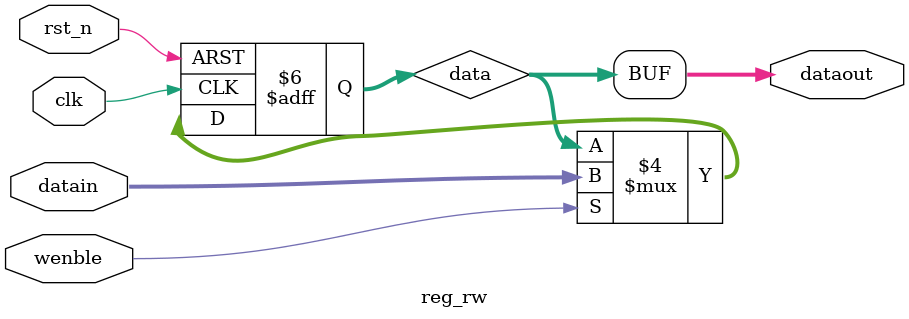
<source format=v>
/*
 * *****************************************************************
 * File: reg_rw.v
 * Project: xxx
 * File Created: 2018/11/25 06:54
 * Author: AAM ( aam.you@gmail.com )
 * *****
 * Last Modified: 2018/11/25 07:01
 * Modified By: AAM ( aam.you@gmail.com )
 * *****
 * Copyright 2018 - 2018  Project xxx
 * *****************************************************************
 * Description:
 *    R/W レジスタ
 * *****************************************************************
 * HISTORY:
 * Date      	By    	Comments
 * ----------	------	--------------------------------------------
 * 2018/11/25	AAM     First Version
 * *****************************************************************
 */

module reg_rw (
    clk, rst_n,
    wenble,
    datain, dataout
    );

    parameter XLEN = 32;
    parameter INIVAL = {XLEN{1'b0}};

    input   clk;                    // Clock
    input   rst_n;                  // Reset
    input   wenble;                 // データ書き込み
    input   [XLEN-1:0] datain;      // 入力データ
    output  [XLEN-1:0] dataout;     // 出力データ

    reg     [XLEN-1:0] data;        // 値を保持するデータレジスタ

    always @(posedge clk or negedge rst_n) begin
        if(~rst_n)
            data <= INIVAL;
        else if(wenble)
            data <= datain;
        else
            data <= data;
    end

    assign dataout = data;

endmodule // reg_rw

</source>
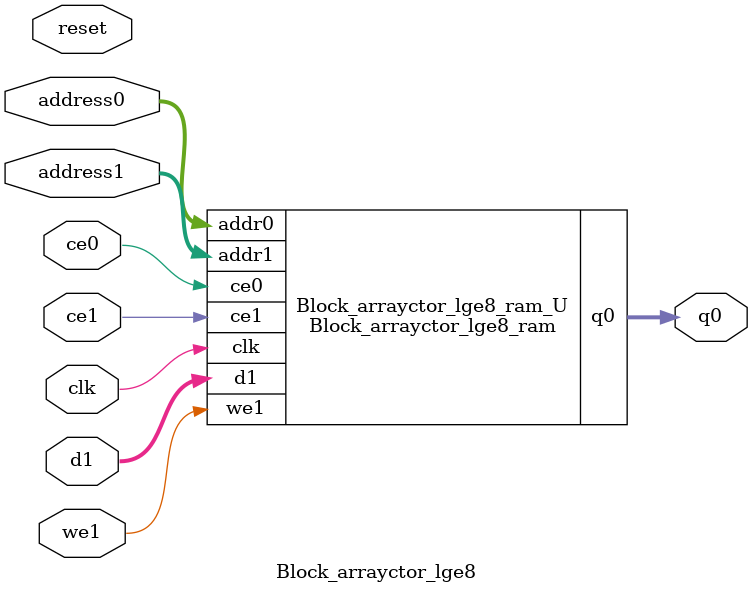
<source format=v>
`timescale 1 ns / 1 ps
module Block_arrayctor_lge8_ram (addr0, ce0, q0, addr1, ce1, d1, we1,  clk);

parameter DWIDTH = 5;
parameter AWIDTH = 6;
parameter MEM_SIZE = 64;

input[AWIDTH-1:0] addr0;
input ce0;
output reg[DWIDTH-1:0] q0;
input[AWIDTH-1:0] addr1;
input ce1;
input[DWIDTH-1:0] d1;
input we1;
input clk;

(* ram_style = "distributed" *)reg [DWIDTH-1:0] ram[0:MEM_SIZE-1];




always @(posedge clk)  
begin 
    if (ce0) begin
        q0 <= ram[addr0];
    end
end


always @(posedge clk)  
begin 
    if (ce1) begin
        if (we1) 
            ram[addr1] <= d1; 
    end
end


endmodule

`timescale 1 ns / 1 ps
module Block_arrayctor_lge8(
    reset,
    clk,
    address0,
    ce0,
    q0,
    address1,
    ce1,
    we1,
    d1);

parameter DataWidth = 32'd5;
parameter AddressRange = 32'd64;
parameter AddressWidth = 32'd6;
input reset;
input clk;
input[AddressWidth - 1:0] address0;
input ce0;
output[DataWidth - 1:0] q0;
input[AddressWidth - 1:0] address1;
input ce1;
input we1;
input[DataWidth - 1:0] d1;



Block_arrayctor_lge8_ram Block_arrayctor_lge8_ram_U(
    .clk( clk ),
    .addr0( address0 ),
    .ce0( ce0 ),
    .q0( q0 ),
    .addr1( address1 ),
    .ce1( ce1 ),
    .we1( we1 ),
    .d1( d1 ));

endmodule


</source>
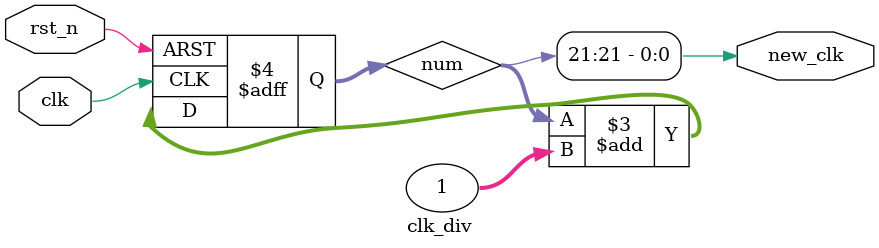
<source format=v>
module clk_div(new_clk, clk, rst_n);
	output new_clk;
	input clk, rst_n;
	reg [31:0] num;
	always @(posedge clk or negedge rst_n) begin
		if (!rst_n) num <= 0;
		else num <= num+1;
	end
	assign new_clk = num[21] ;
endmodule

</source>
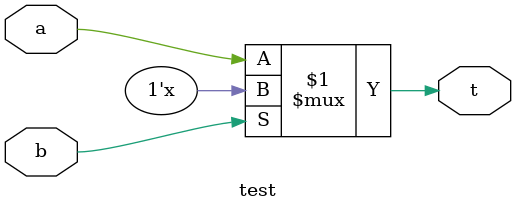
<source format=v>
module test(a,b,t);
input a,b;
output t;
tri t;
bufif0 B(t,a,b);
endmodule


</source>
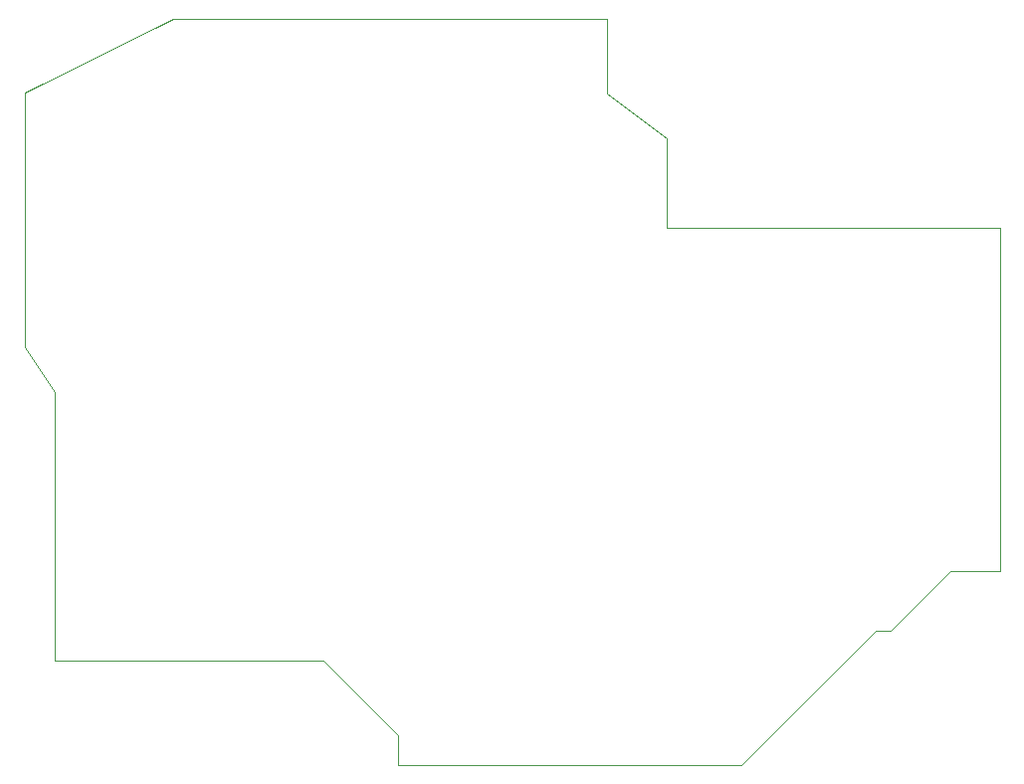
<source format=gbr>
%TF.GenerationSoftware,KiCad,Pcbnew,9.0.1*%
%TF.CreationDate,2025-05-28T17:40:13+05:30*%
%TF.ProjectId,3levelstepDownIter2,336c6576-656c-4737-9465-70446f776e49,rev?*%
%TF.SameCoordinates,Original*%
%TF.FileFunction,Profile,NP*%
%FSLAX46Y46*%
G04 Gerber Fmt 4.6, Leading zero omitted, Abs format (unit mm)*
G04 Created by KiCad (PCBNEW 9.0.1) date 2025-05-28 17:40:13*
%MOMM*%
%LPD*%
G01*
G04 APERTURE LIST*
%TA.AperFunction,Profile*%
%ADD10C,0.050000*%
%TD*%
G04 APERTURE END LIST*
D10*
X128270000Y-66040000D02*
X133350000Y-69850000D01*
X133350000Y-77470000D01*
X161690000Y-77470000D01*
X161690000Y-106680000D01*
X157480000Y-106680000D01*
X152400000Y-111760000D01*
X151130000Y-111760000D01*
X139700000Y-123190000D01*
X110490000Y-123190000D01*
X110490000Y-120650000D01*
X104140000Y-114300000D01*
X81280000Y-114300000D01*
X81280000Y-91440000D01*
X78740000Y-87630000D01*
X78740000Y-65961968D01*
X91359200Y-59690000D01*
X115570000Y-59690000D01*
X128270000Y-59690000D01*
X128270000Y-66040000D01*
M02*

</source>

### What you have to do
Every line of the material that holds "APERTURE" should be copied out as the answer.

### Solution to this exercise
G04 APERTURE LIST*
G04 APERTURE END LIST*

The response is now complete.